About eighteen months ago, Youngest was taken over by anxiety and confusion in addition to his fairly traumatic co-existence with the medical profession and some learning difficulties. This complex combination of factors led to something which is far more common and prevalent in the SEND world, but has to date been a source of deep shame and isolation for families like mine: SEND (special education needs and disabilities) VCB (violent and challenging behaviour.
When our children are overwhelmed or overcome by the world around them, their levels of anxiety rise to incomprehensible levels. At this point, their brain is programmed to do only one thing: run or fight. All the blood supply is redirected to the large muscles of the legs and arms, and two things shut down completely: the pre-frontal cortex, which allows you to think and communicate; and the digestion. Many people in this high state of anxiety will vomit precisely because of this shut down. More commonly, children who already have difficulties processing their surroundings got into “fight” mode. And they become violent, most often with those they love the most.
I suppose unsurprisingly, there is enormous judgement about this behaviour if spotted in public. However, it most frequently occurs behind closed doors, and parents are left desperate and convinced they are doing something wrong. Worse, if and when they talk about the situation, professionals point to their parenting skills, and add blame to the shame that both parent and child already feel about this.
I have experienced SEND VCB with all three of my children at one time or another. I can without exception point to a period of intense and overwhelming remorse for their actions once the storm had passed. And then the remorse and shame they felt caused such self-hatred that they would turn that violence inwards. I have to ask those professionals that may have advised me in the past, and those that advise families today: how does adding blame and guilt benefit anyone in this situation?
Slowly, there is a growing movement to raise awareness about this, especially within the NHS, thanks to my wonderful friend, Yvonne Newbold.
My experience has led me to change my parenting style quite dramatically, and many would disagree.
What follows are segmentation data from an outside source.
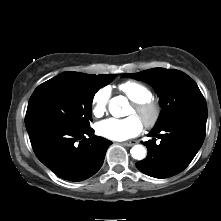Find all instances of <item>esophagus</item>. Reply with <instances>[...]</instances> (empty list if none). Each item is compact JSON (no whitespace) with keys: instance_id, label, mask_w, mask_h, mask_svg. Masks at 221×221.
Listing matches in <instances>:
<instances>
[{"instance_id":"1","label":"esophagus","mask_w":221,"mask_h":221,"mask_svg":"<svg viewBox=\"0 0 221 221\" xmlns=\"http://www.w3.org/2000/svg\"><path fill=\"white\" fill-rule=\"evenodd\" d=\"M134 144H135V143H134V142H131V141L123 142V143H122V145L127 146V147L133 146Z\"/></svg>"}]
</instances>
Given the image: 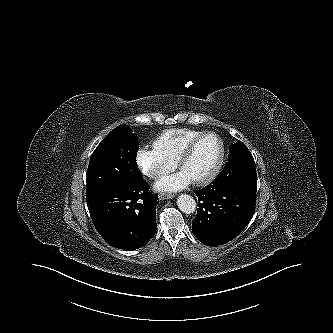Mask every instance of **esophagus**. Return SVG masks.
Segmentation results:
<instances>
[{
  "label": "esophagus",
  "mask_w": 333,
  "mask_h": 333,
  "mask_svg": "<svg viewBox=\"0 0 333 333\" xmlns=\"http://www.w3.org/2000/svg\"><path fill=\"white\" fill-rule=\"evenodd\" d=\"M174 197V194L170 193H161L159 194V199L164 200V199H172Z\"/></svg>",
  "instance_id": "esophagus-1"
}]
</instances>
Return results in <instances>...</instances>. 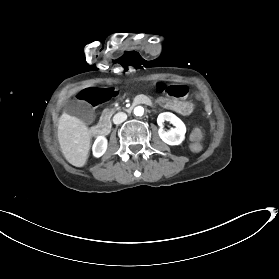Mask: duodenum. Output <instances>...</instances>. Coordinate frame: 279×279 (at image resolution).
<instances>
[{
  "instance_id": "duodenum-1",
  "label": "duodenum",
  "mask_w": 279,
  "mask_h": 279,
  "mask_svg": "<svg viewBox=\"0 0 279 279\" xmlns=\"http://www.w3.org/2000/svg\"><path fill=\"white\" fill-rule=\"evenodd\" d=\"M139 102H144L148 105H153V100L151 98H145V95H140L139 97H137V99L134 100V102H130L128 108L126 109V112L128 114H131L134 111L135 105H139ZM110 131L111 120H106V127L104 131L100 128H91V133L94 136L98 135V138H104V136H108Z\"/></svg>"
}]
</instances>
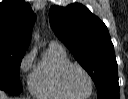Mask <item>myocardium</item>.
I'll list each match as a JSON object with an SVG mask.
<instances>
[{"label": "myocardium", "mask_w": 128, "mask_h": 99, "mask_svg": "<svg viewBox=\"0 0 128 99\" xmlns=\"http://www.w3.org/2000/svg\"><path fill=\"white\" fill-rule=\"evenodd\" d=\"M71 67H77L79 68L87 77L88 81H89V91L87 92L86 95H83V96H77V95H74L72 94L66 87L65 85V81H64V78H65V75H66V72L68 71V69H70ZM58 84H59V87L60 89L66 94L68 95L69 97H72L74 99H85V98H88L92 95L93 93V89H94V83H93V79H92V76L90 75V73L88 72V70L82 66L81 64L77 63V62H68L66 63L59 71V74H58Z\"/></svg>", "instance_id": "obj_1"}]
</instances>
I suppose the only thing I can point to is the calm and quiet in my house, the happy dynamics between three very different siblings, and the increasing empathy and willingness they have to help out.
- We do not limit screen time. At all.
- We do not impose any consequences or punishments for “bad behaviour”. And actually, since doing that, I can honestly say that they have NEVER behaved badly. We have had periods of deep anxiety and distress, but they do not lie, they are not rude, they do not cheat, they help out.
- We do not reward good behaviour either.
- We talk. A lot.
And we consider the children equal in value to the adults. Which means some difficult conversations at times… why should Mum and Dad watch TV in the sitting room at night rather than a child play on the PS4 (at the moment, because I say so… but there is scope and maybe need for more change and compromise).
For Youngest, we needed something additional, something that simply won’t be possible for many families. We needed a dog.
This was a huge decision for me. I am not a “dog” person, and I was well aware that all the work would be done by me. I thought about it for a long time, knowing absolutely that it would be hugely beneficial for him, but really concerned at the impact on me and the rest of the family. Girl loved the idea, Eldest hated it. Husband was not keen on the change and additional work.
I had looked into assistance dogs, but this clearly was impossible for all sorts of reasons. So I reasoned that if we got a puppy, we could train him or her to manage Youngest’s needs.
Serendipity stepped in, and we found ourselves meeting an amazing family who were expecting their first litter of labradors. Shadow was born on the 2nd of January, 2017, and we met him only days later. Then weekly until he was able to come home. Youngest was speechless with joy, which is no mean feat given his seemingly endless capacity for chitter chatter.
Puppy training has been hard work, and I am incredibly happy to see him grow up and settle down. I do find the relentlessness of dog walking and dog company tiring, but I also know that those walks have done me a lot of good, and it turns out that I can be (sort of) a dog person.
Because Shadow has changed our lives. Since coming home in March 2017, Shadow has been Youngest’s best friend. And Youngest has experienced only two meltdowns in all that time. Shadow comforts him when he is sad, provides a comfortable cushion when he is ill or exhausted, and his mere presence seems to be enough to avoid those levels of anxiety that trigger VCB.
If you are affected by SEND VCB.. as a parent, family member, sibling, professional, go and look around Yvonne’s site. There is crucially important information there that will change the way you work and live with our young people.